Stated problem:
Find each line in the records below that contains the string "kern", matching case exactly, and copy those lines out.

[Saved entries]
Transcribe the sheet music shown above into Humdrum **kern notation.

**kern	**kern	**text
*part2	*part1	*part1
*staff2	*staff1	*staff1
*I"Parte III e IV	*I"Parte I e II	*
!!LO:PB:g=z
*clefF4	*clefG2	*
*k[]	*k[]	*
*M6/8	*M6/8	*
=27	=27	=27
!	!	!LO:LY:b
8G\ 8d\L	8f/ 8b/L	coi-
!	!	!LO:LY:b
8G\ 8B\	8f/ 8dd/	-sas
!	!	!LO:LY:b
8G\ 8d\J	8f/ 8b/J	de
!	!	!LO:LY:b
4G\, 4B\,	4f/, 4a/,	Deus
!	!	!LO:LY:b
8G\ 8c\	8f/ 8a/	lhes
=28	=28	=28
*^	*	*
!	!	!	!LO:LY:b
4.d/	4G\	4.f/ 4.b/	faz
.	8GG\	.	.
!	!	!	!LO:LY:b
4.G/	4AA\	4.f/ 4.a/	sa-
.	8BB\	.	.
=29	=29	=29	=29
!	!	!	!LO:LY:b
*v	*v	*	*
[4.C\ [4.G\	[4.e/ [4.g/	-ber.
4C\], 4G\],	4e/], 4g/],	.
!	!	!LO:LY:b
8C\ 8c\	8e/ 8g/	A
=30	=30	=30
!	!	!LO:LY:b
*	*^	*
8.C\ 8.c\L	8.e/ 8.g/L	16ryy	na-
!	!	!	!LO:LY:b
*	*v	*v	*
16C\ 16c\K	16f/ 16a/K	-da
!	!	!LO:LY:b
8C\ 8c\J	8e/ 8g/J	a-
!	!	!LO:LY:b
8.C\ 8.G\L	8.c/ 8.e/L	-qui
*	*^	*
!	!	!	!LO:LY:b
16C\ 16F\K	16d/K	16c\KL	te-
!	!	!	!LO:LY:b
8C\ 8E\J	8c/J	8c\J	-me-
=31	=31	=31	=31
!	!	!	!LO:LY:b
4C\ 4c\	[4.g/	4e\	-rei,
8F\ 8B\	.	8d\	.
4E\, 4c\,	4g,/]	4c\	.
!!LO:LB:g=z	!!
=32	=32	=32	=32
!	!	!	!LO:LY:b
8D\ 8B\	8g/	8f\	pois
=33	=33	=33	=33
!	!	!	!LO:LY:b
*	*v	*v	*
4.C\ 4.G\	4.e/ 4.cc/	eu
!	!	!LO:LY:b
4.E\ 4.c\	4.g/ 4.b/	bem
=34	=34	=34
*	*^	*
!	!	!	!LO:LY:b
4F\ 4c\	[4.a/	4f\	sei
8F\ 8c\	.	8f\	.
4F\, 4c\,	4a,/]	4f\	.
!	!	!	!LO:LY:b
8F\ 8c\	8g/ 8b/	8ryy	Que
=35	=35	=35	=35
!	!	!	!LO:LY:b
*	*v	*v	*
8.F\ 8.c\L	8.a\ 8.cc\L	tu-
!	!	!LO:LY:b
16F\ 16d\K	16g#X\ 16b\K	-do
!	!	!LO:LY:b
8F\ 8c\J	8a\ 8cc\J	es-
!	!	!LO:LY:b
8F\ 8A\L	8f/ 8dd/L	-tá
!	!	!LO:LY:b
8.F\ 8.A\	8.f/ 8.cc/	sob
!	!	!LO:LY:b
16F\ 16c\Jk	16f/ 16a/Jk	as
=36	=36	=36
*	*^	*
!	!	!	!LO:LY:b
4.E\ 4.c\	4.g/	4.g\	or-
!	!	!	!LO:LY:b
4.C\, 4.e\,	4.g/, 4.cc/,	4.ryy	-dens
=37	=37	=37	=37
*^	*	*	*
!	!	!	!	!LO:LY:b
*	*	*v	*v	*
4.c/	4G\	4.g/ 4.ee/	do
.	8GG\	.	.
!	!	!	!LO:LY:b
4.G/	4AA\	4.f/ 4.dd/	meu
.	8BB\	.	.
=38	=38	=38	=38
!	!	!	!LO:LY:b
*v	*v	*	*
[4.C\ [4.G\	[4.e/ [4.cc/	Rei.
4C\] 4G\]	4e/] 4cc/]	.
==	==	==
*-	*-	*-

Right answer:
Transcribe the sheet music shown above into Humdrum **kern notation.
**kern	**kern	**text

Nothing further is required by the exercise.